**Supplied records**
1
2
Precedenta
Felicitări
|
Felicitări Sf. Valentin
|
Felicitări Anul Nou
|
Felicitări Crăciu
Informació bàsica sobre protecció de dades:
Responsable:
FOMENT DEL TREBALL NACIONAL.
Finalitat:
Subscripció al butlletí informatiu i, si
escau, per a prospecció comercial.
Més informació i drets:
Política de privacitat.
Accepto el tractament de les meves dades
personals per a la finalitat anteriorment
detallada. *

**Action item**
Read the data above. Pull out each line in which the string "Felicitări" appears.

**Solution for this exercise**
Felicitări
Felicitări Sf. Valentin
Felicitări Anul Nou
Felicitări Crăciu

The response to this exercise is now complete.